Depuis le lancement officiel de la concertation mi-avril, chacune des dix organisations concernées (CFDT, CGT, FO, CFTC, CFE-CGC, Unsa, Medef, CPME, U2P et FNSEA) a rencontré au moins une demi-douzaine de fois Jean-Paul Delevoye.

Le Haut commissaire à la réforme des retraites les a bombardés de questions sur le futur régime "universel" promis par le chef de l'Etat: quelles cotisations ? quels droits pour les chômeurs ? les veuves ? comment compenser les inégalités de carrière entre femmes et hommes ?

"La méthode permet de tout remettre à plat, les échanges sont toujours intéressants", reconnaît Dominique Corona, de l'Unsa, qui s'inquiète toutefois que l'aspect financier reste "la grande inconnue" des débats.

Comme lui, tous les participants déplorent l'absence de "chiffrages" ou de "cas types" pour évaluer les conséquences globales et individuelles de leurs propositions. "On leur a demandé depuis un moment, mais ils n'ont pas envie", affirme Philippe Pihet, de FO.

"Cela va arriver dans un deuxième temps, il ne faut pas mettre la charrue avant les boeufs", tempère Robert Verger, de la FNSEA, convaincu que "quand on aura les chiffrages, on va vite ramener les choses à la raison".

En attendant, l'exécutif semble se satisfaire de son ambiguïté: "On commence à voir se dessiner clairement les axes forts des syndicats. Cela va nous permettre de préparer des arguments pour y répondre", explique-t-on dans l'équipe de M. Delevoye.

- "questions qui fâchent" -

"Soit ils essaient de voir où est le point d'atterrissage avant de dévoiler leurs choix, soit ils n'avaient rien calé avant", analyse Frédéric Sève, de la CFDT, qui prévient que "les questions qui fâchent portent plus sur la deuxième partie" de la concertation.

A partir de septembre, les partenaires sociaux seront en effet consultés sur "les conditions d'ouverture des droits", c'est-à-dire l'âge de départ à la retraite.
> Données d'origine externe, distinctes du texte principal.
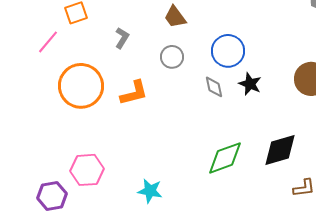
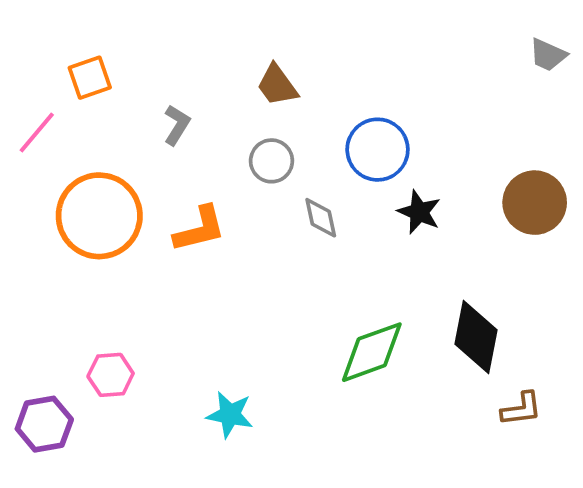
gray diamond: (214, 87) -> (321, 218), moved
black diamond: (280, 150) -> (476, 337), turned -63
pink hexagon: (87, 170) -> (111, 375), size x0.7

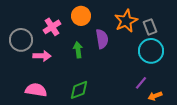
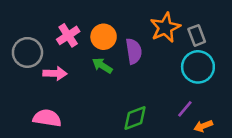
orange circle: (81, 16) -> (104, 37), moved
green arrow: (78, 50) -> (102, 66), turned -49
green diamond: (79, 90) -> (135, 118), moved

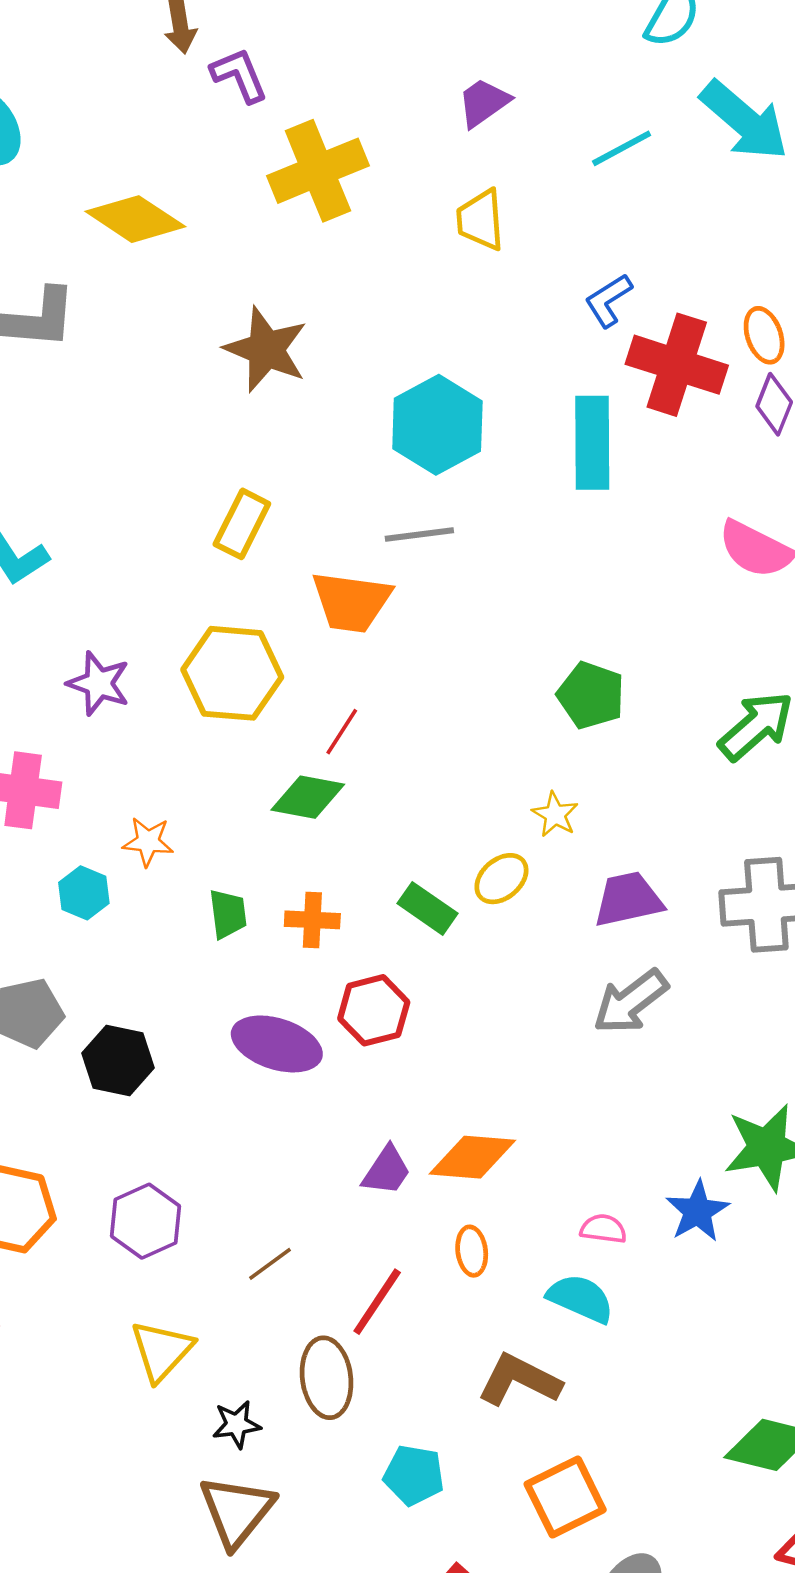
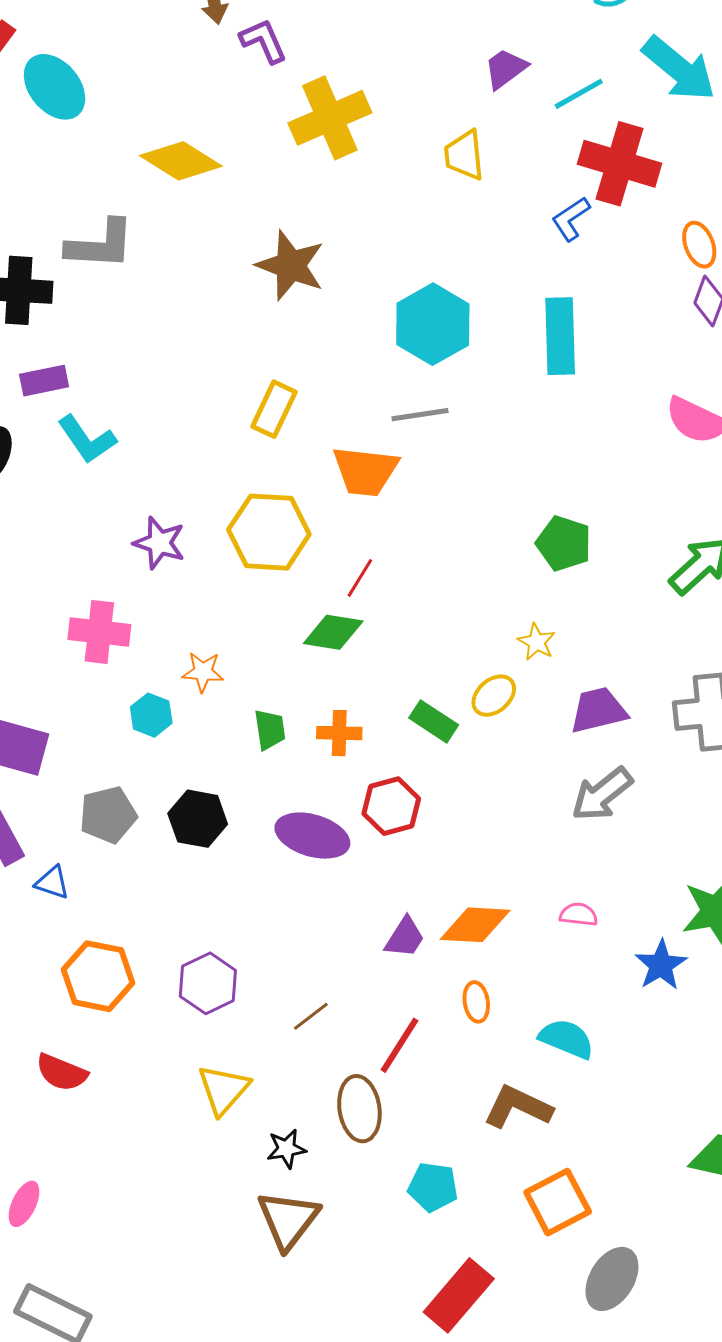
purple trapezoid: (484, 103) -> (506, 69), moved
red cross: (677, 365) -> (620, 164), moved
black hexagon: (118, 1060) -> (198, 819), moved
pink semicircle: (603, 1229) -> (579, 914), moved

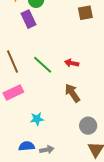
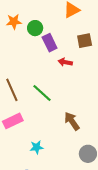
purple rectangle: (29, 19) -> (50, 43), moved
red arrow: (72, 63) -> (65, 62), moved

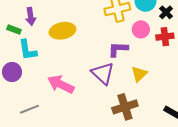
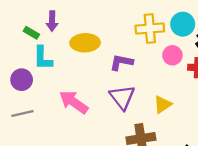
purple L-shape: (118, 49) -> (121, 62), moved
gray line: (30, 109) -> (22, 114), moved

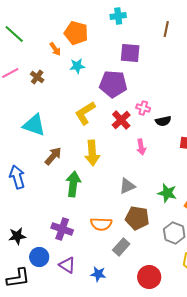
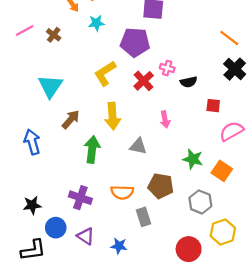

M. Macron a par avance exclu de toucher à l'âge légal, actuellement fixé à 62 ans dans la plupart des cas.

Le Medef estime qu'"il faudra agir sur l'âge effectif, qui devrait se situer entre 64 et 65 ans" et préconise "une décote viagère suffisamment forte pour inciter les gens à rester en activité", indique M. Tendil.

La rentrée s'annonce donc périlleuse, surtout après l'épisode des pensions de réversion, qui a pris de court le gouvernement: un banal document de travail demandant "doit-on (les) maintenir ?" a été interprété comme une volonté de les supprimer.

"Une rumeur malsaine, visant à faire peur", a démenti le président de la République, sans réussir à apaiser les craintes, pas plus que les dénégations de certains ministres, à l'instar d'un Christophe Castaner déclarant que les pensions de réversion pourraient "baisser pour certains" futurs retraités.

Il faut pourtant assumer l'évidence, selon M. Verger: "C'est une réforme qui va concerner 100% des Français, il y aura forcément des mécontents. On ne fait pas d'omelette sans casser des oeufs".

"Plutôt que de jeter du sable sur les braises, il faut amener le débat dans l'opinion", estime M. Sève, car "on ne pourra pas se contenter d'une discussion entre gens avertis".

L'exécutif a en partie répondu à cette attente, avec la "consultation citoyenne" sur internet lancée fin mai et la série d'"ateliers participatifs" prévus à l'automne, avant la présentation par M. Delevoye des grandes orientations de la réforme en décembre ou janvier. L'entourage du Haut commissaire ne voit pas pour l'heure de raison de changer de rythme: "Nous restons maîtres de notre calendrier".